- [TASK BRIEF]: For every item, pull out each of its naming lines, from kingdom through the last one given, and copy them word for word.

- [TASK INPUTS]:
★ ★ ★ ★ ★ ★ ★
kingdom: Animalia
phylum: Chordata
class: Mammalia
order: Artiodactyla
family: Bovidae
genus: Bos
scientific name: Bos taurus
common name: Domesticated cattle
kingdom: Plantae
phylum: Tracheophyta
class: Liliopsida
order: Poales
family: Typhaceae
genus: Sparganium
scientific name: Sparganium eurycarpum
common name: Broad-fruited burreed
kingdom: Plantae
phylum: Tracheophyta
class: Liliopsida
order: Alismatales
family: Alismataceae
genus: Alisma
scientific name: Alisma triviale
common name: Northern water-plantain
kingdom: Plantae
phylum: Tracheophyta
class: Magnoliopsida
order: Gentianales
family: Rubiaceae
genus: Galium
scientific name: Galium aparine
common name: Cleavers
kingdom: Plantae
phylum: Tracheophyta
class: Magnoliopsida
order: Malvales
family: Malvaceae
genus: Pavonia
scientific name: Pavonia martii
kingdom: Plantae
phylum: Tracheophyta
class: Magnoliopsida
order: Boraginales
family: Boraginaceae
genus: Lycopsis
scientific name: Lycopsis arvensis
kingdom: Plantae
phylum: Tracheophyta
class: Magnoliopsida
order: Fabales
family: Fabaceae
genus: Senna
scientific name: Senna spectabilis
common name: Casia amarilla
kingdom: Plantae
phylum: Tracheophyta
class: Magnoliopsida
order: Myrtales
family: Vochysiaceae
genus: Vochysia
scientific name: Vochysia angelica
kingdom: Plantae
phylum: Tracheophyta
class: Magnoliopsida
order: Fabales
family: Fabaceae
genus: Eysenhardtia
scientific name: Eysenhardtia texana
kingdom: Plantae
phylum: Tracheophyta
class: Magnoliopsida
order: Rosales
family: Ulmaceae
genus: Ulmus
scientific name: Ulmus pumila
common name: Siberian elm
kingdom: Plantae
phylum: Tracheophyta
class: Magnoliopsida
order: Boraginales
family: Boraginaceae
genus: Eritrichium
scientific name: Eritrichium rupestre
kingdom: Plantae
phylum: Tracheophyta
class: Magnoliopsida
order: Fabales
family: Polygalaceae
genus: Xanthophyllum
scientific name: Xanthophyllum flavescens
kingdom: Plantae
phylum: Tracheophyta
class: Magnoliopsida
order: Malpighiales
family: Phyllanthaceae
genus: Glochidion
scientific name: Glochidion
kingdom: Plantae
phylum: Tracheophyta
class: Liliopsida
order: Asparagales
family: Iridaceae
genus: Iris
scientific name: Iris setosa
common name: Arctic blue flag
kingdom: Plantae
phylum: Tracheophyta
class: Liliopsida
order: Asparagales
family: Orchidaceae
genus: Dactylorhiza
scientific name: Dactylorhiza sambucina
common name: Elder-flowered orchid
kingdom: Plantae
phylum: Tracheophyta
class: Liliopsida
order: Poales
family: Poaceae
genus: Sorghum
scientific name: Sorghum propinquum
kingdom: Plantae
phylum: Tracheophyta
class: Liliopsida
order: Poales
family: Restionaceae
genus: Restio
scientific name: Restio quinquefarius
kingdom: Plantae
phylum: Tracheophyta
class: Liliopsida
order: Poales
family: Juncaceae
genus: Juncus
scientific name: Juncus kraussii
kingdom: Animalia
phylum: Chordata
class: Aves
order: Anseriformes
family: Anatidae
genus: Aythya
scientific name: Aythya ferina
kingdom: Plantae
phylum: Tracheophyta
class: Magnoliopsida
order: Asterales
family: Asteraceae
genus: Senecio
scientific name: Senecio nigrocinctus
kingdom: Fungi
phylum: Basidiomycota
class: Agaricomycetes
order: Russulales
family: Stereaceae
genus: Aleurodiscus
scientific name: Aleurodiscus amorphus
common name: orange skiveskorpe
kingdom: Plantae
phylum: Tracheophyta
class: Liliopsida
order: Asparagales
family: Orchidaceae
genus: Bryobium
★ ★ ★ ★ ★ ★ ★
- [SOLUTION TO THIS PROBLEM]:
kingdom: Animalia
phylum: Chordata
class: Mammalia
order: Artiodactyla
family: Bovidae
genus: Bos
scientific name: Bos taurus
common name: Domesticated cattle
kingdom: Plantae
phylum: Tracheophyta
class: Liliopsida
order: Poales
family: Typhaceae
genus: Sparganium
scientific name: Sparganium eurycarpum
common name: Broad-fruited burreed
kingdom: Plantae
phylum: Tracheophyta
class: Liliopsida
order: Alismatales
family: Alismataceae
genus: Alisma
scientific name: Alisma triviale
common name: Northern water-plantain
kingdom: Plantae
phylum: Tracheophyta
class: Magnoliopsida
order: Gentianales
family: Rubiaceae
genus: Galium
scientific name: Galium aparine
common name: Cleavers
kingdom: Plantae
phylum: Tracheophyta
class: Magnoliopsida
order: Malvales
family: Malvaceae
genus: Pavonia
scientific name: Pavonia martii
kingdom: Plantae
phylum: Tracheophyta
class: Magnoliopsida
order: Boraginales
family: Boraginaceae
genus: Lycopsis
scientific name: Lycopsis arvensis
kingdom: Plantae
phylum: Tracheophyta
class: Magnoliopsida
order: Fabales
family: Fabaceae
genus: Senna
scientific name: Senna spectabilis
common name: Casia amarilla
kingdom: Plantae
phylum: Tracheophyta
class: Magnoliopsida
order: Myrtales
family: Vochysiaceae
genus: Vochysia
scientific name: Vochysia angelica
kingdom: Plantae
phylum: Tracheophyta
class: Magnoliopsida
order: Fabales
family: Fabaceae
genus: Eysenhardtia
scientific name: Eysenhardtia texana
kingdom: Plantae
phylum: Tracheophyta
class: Magnoliopsida
order: Rosales
family: Ulmaceae
genus: Ulmus
scientific name: Ulmus pumila
common name: Siberian elm
kingdom: Plantae
phylum: Tracheophyta
class: Magnoliopsida
order: Boraginales
family: Boraginaceae
genus: Eritrichium
scientific name: Eritrichium rupestre
kingdom: Plantae
phylum: Tracheophyta
class: Magnoliopsida
order: Fabales
family: Polygalaceae
genus: Xanthophyllum
scientific name: Xanthophyllum flavescens
kingdom: Plantae
phylum: Tracheophyta
class: Magnoliopsida
order: Malpighiales
family: Phyllanthaceae
genus: Glochidion
scientific name: Glochidion
kingdom: Plantae
phylum: Tracheophyta
class: Liliopsida
order: Asparagales
family: Iridaceae
genus: Iris
scientific name: Iris setosa
common name: Arctic blue flag
kingdom: Plantae
phylum: Tracheophyta
class: Liliopsida
order: Asparagales
family: Orchidaceae
genus: Dactylorhiza
scientific name: Dactylorhiza sambucina
common name: Elder-flowered orchid
kingdom: Plantae
phylum: Tracheophyta
class: Liliopsida
order: Poales
family: Poaceae
genus: Sorghum
scientific name: Sorghum propinquum
kingdom: Plantae
phylum: Tracheophyta
class: Liliopsida
order: Poales
family: Restionaceae
genus: Restio
scientific name: Restio quinquefarius
kingdom: Plantae
phylum: Tracheophyta
class: Liliopsida
order: Poales
family: Juncaceae
genus: Juncus
scientific name: Juncus kraussii
kingdom: Animalia
phylum: Chordata
class: Aves
order: Anseriformes
family: Anatidae
genus: Aythya
scientific name: Aythya ferina
kingdom: Plantae
phylum: Tracheophyta
class: Magnoliopsida
order: Asterales
family: Asteraceae
genus: Senecio
scientific name: Senecio nigrocinctus
kingdom: Fungi
phylum: Basidiomycota
class: Agaricomycetes
order: Russulales
family: Stereaceae
genus: Aleurodiscus
scientific name: Aleurodiscus amorphus
common name: orange skiveskorpe
kingdom: Plantae
phylum: Tracheophyta
class: Liliopsida
order: Asparagales
family: Orchidaceae
genus: Bryobium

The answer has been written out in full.